▶ [Estratto del documento]:

----

La Corte ha proseguito, poi, sottolineando che solo ove i limiti sopra indicati della continenza e della veridicità «siano superati con l'attribuzione all'impresa datoriale od a suoi dirigenti di qualità apertamente disonorevoli e di riferimenti denigratori non provati, il comportamento del lavoratore può essere legittimamente sanzionato in via disciplinare». Il carattere denigratorio del documento, però, non era stato accertato nel caso di specie e, pertanto, lo stesso doveva ritenersi espressione legittima del diritto di critica del lavoratore, con conseguente assorbimento di ogni ulteriore questione (inclusa la responsabilità nella diffusione del documento, non denigratorio e quindi legittimo, all'esterno dell'azienda).

Subordinazione “attenuata”

Cass. Sez. Lav. 11 giugno 2018, n. 15083

Pres. Nobile; Rel. Negri Della Torre; Ric. F.G. Contr. E.I. s.r.l.;
Autonomia/Subordinazione – Rivendicazione natura subordinata – Subordinazione “attenuata” – Indici sussidiari – Accertamento in concreto – Necessità.

----

▶ [Dati forniti]:
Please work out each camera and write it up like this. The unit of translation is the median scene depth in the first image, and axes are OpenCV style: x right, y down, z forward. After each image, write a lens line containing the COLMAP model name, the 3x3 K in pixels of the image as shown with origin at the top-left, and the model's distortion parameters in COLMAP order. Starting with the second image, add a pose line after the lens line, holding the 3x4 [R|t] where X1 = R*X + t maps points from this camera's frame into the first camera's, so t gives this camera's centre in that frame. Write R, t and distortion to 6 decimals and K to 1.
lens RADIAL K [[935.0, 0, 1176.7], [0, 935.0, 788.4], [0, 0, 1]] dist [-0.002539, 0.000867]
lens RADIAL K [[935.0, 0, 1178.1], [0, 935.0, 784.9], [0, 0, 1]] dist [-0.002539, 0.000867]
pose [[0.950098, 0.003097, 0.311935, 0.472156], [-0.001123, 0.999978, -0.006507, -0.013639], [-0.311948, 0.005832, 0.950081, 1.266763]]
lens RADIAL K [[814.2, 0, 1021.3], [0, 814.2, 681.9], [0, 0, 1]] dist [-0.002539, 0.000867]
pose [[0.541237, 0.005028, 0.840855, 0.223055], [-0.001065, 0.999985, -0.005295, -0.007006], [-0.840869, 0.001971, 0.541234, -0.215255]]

----

▶ [Consegna A]: Nell'estratto, quale sentenza è indicata sotto il titolo «Subordinazione “attenuata”»?
▶ [Consegna B]: Restituisci senza modifiche il passo dell'estratto che inizia con "Pres. Nobile; Rel." e termina con "concreto – Necessità.".

▶ [Risultato A]: Cass. Sez. Lav. 11 giugno 2018, n. 15083.

▶ [Risultato B]:
Pres. Nobile; Rel. Negri Della Torre; Ric. F.G. Contr. E.I. s.r.l.;
Autonomia/Subordinazione – Rivendicazione natura subordinata – Subordinazione “attenuata” – Indici sussidiari – Accertamento in concreto – Necessità.